Thanks to technological innovations and commercialization across the wide bandgap semiconductor market, largely driven by electric vehicles, the adoption of wide bandgap technology into data center power electronics has been accelerated. Reference designs for 8kW and 12kW power supply units (PSUs) across leading power electronics players, such as Infineon and Navitas, feature SiC for high-voltage conversion stages and power factor correction (PFC), and GaN for low-voltage conversion stages.

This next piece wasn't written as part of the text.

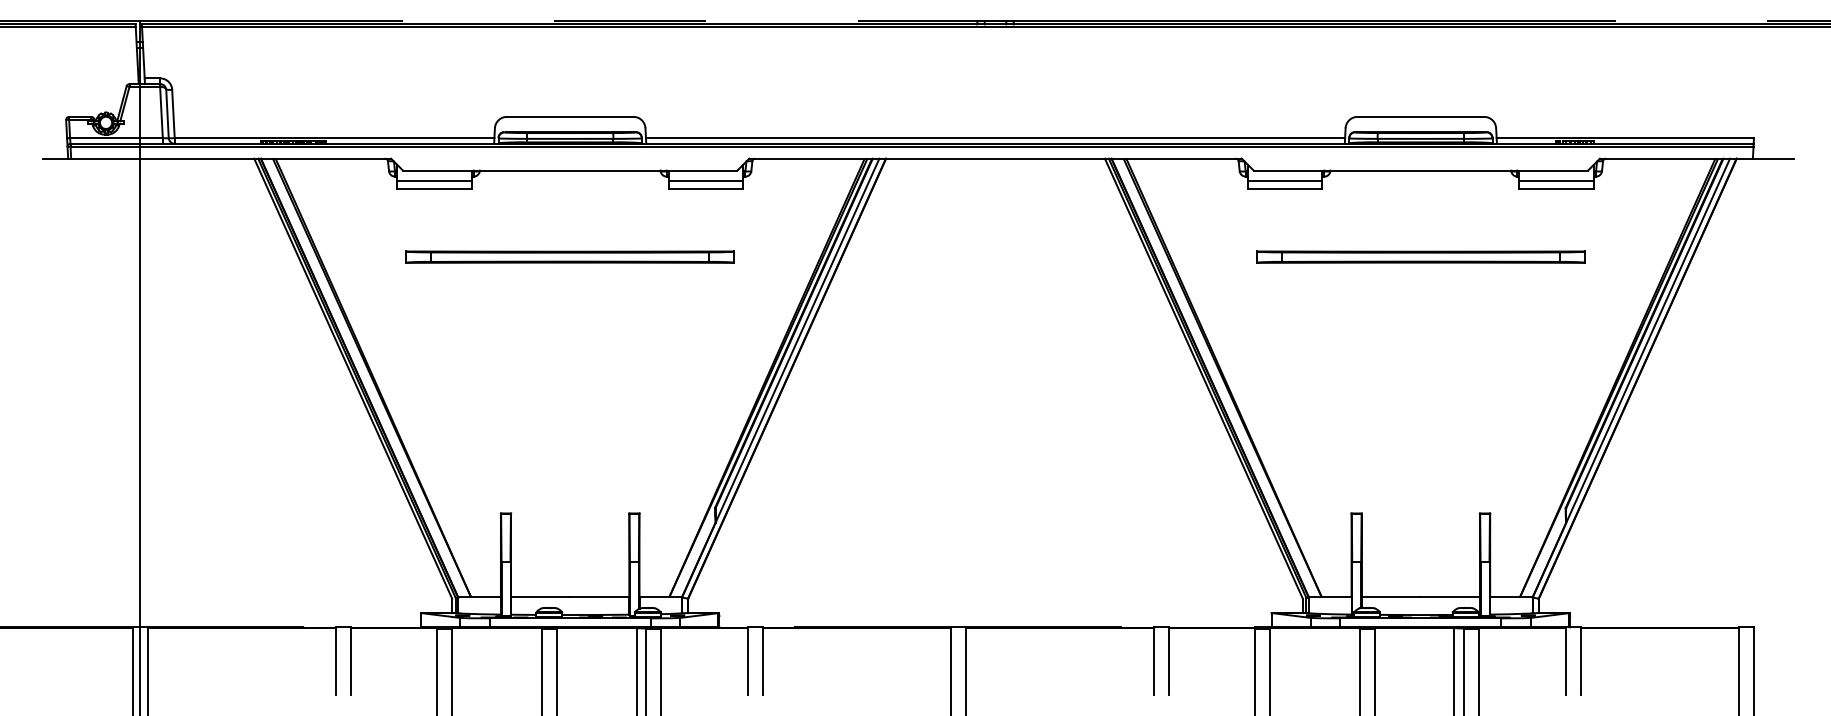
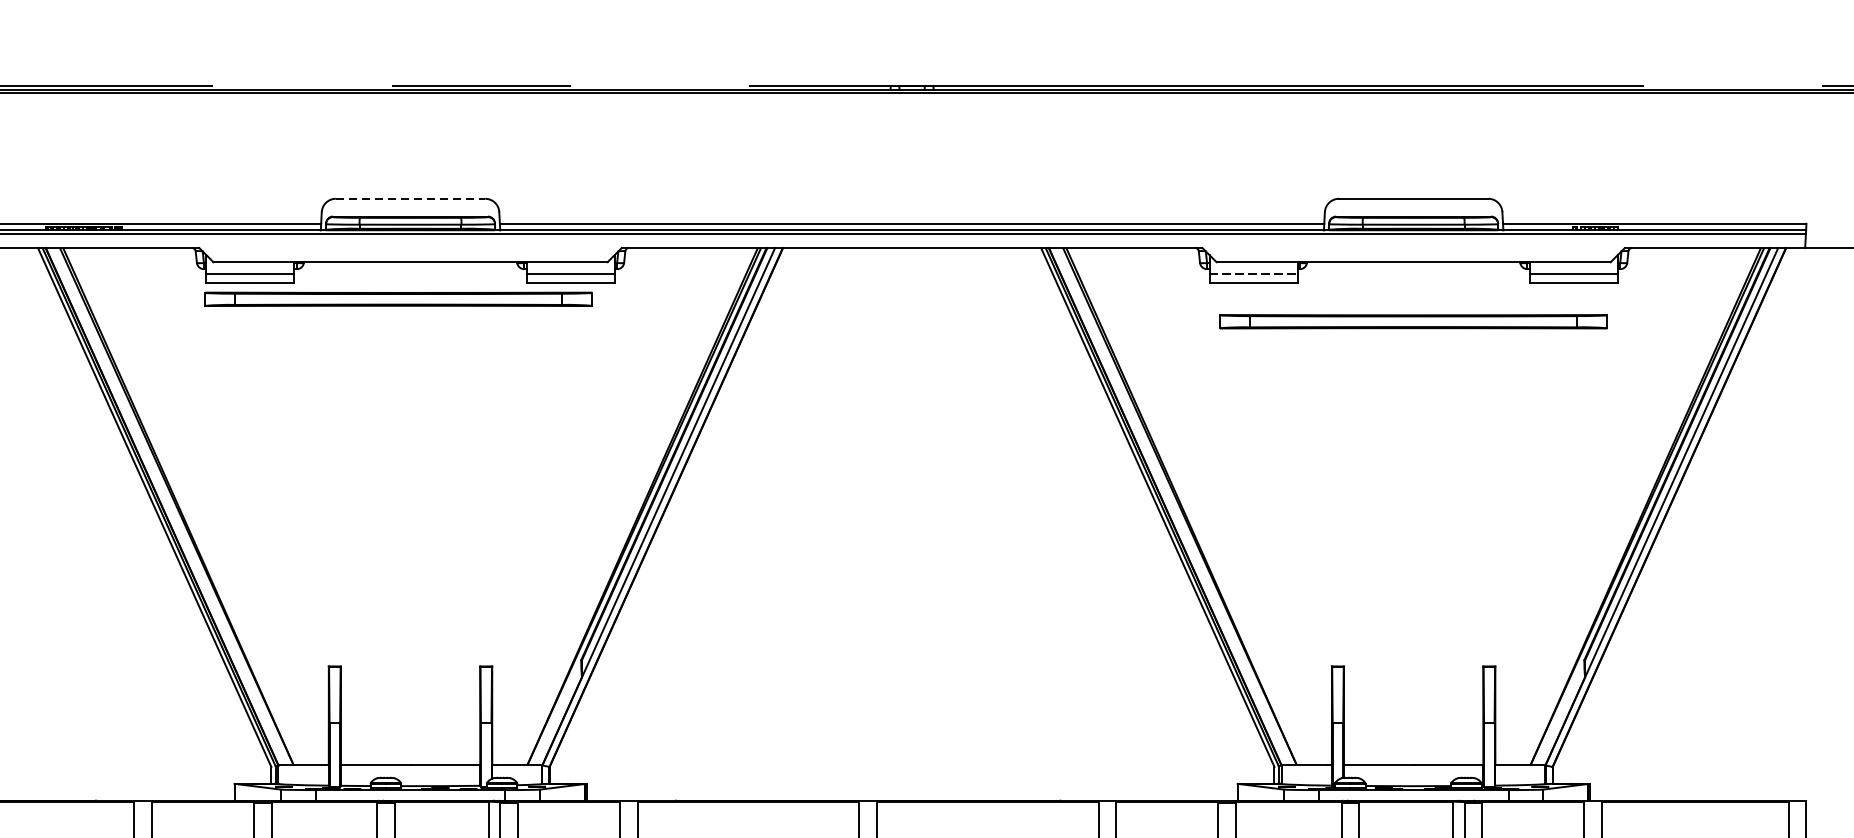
line: (570, 116) -> (410, 198), solid -> dashed
line: (1285, 180) -> (1254, 273), solid -> dashed
part: (569, 256) -> (397, 298), moved
part: (1420, 256) -> (1413, 320), moved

With lower voltage conversion and the possibility for much faster (up to MHz) switching, the material benefits of GaN in data centres are highly desirable; GaN will likely enjoy faster uptake in data centres than in electric vehicles. Switching to WBG semiconductors in data centres leads to efficiency gains, but importantly also leads to significant increases in power density, with smaller SiC and GaN devices, and reduction in the size of passive components, such as capacitors and inductors.

In the same way that WBG semiconductors enabled the 800V shift in EV architecture, they will also facilitate the transition to 800VDC/HVDC AI data centres. With a precedent of 800V architecture, and development of the necessary safety evaluation and processes which can be modified from EV to data centre, HVDC data centre architecture development can be accelerated by taking notes from existing EV power architectures. The transition to 800VDC is expected to simplify and future-proof data centre architectures. With fewer power conversion stages and lower I2R losses, data centre efficiency will increase. Fewer points of failure reduce the chances of downtime. Most importantly, 800VDC data centre architecture enables much higher power levels to be delivered to server racks, supporting future GPU generations and AI training models.